→ Records from a data source:
--*--
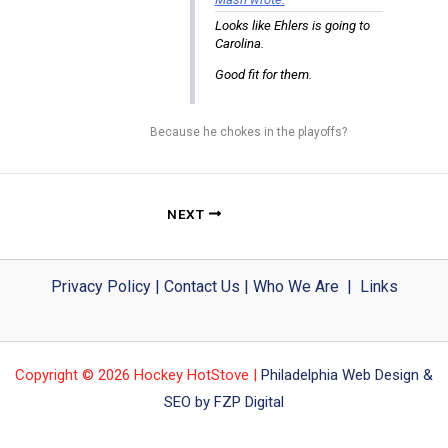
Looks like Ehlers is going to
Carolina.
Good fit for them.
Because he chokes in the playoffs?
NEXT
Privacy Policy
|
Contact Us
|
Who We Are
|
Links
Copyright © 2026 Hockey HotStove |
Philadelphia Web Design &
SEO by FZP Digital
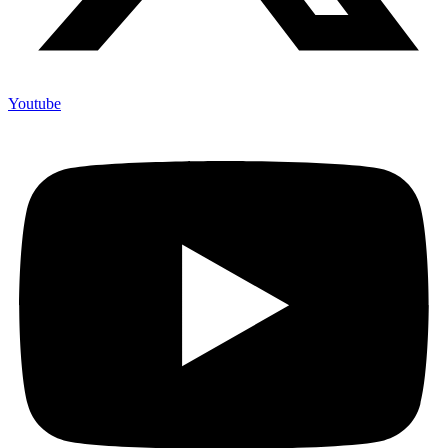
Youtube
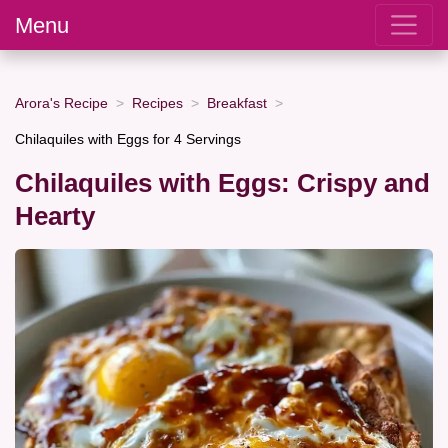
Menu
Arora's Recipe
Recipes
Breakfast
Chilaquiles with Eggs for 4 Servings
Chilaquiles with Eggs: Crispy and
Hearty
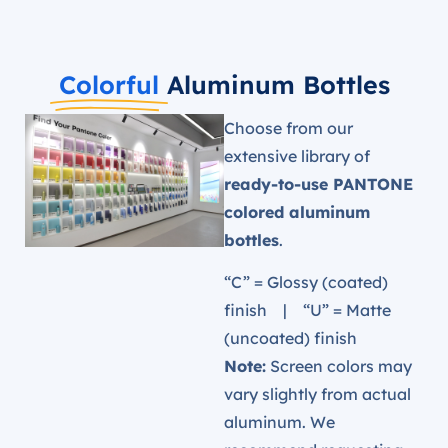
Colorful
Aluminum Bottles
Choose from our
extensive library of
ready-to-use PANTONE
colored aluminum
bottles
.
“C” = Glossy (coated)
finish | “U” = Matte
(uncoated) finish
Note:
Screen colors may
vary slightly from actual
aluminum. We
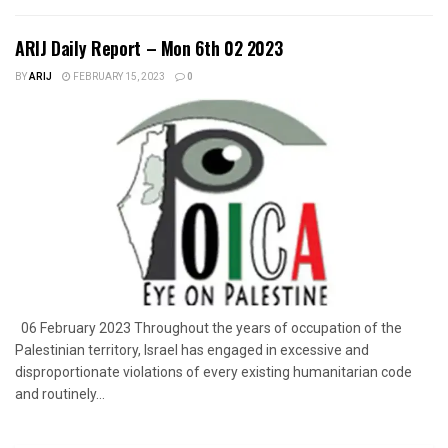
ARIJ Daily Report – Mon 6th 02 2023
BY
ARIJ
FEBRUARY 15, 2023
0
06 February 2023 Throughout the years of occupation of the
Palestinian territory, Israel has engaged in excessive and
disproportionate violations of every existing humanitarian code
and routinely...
--*--
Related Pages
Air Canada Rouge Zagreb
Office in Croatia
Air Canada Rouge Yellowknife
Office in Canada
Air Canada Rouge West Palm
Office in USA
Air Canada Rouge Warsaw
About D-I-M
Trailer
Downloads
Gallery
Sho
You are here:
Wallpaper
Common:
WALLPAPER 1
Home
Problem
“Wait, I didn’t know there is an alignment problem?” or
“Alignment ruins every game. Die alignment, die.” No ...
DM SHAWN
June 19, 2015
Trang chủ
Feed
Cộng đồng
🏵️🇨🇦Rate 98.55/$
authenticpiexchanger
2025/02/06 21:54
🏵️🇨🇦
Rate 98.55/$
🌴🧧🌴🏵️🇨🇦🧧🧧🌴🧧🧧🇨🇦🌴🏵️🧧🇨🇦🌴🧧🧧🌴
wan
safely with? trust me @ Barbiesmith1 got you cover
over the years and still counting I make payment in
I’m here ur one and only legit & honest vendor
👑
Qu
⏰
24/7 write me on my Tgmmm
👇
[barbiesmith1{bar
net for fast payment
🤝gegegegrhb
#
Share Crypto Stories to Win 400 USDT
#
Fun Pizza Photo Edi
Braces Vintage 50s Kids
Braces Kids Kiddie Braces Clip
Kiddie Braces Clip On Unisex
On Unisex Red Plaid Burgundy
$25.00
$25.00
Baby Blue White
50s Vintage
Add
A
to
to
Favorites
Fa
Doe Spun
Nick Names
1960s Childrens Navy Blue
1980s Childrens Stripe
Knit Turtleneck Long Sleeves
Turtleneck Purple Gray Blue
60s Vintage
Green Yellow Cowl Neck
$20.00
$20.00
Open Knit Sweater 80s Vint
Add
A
--*--
→ WHAT THE TASK REQUIRES: Where does "Rouge" appear in the records above? Copy each line that holds it.

→ RESPONSE BELOW:
Air Canada Rouge Zagreb
Air Canada Rouge Yellowknife
Air Canada Rouge West Palm
Air Canada Rouge Warsaw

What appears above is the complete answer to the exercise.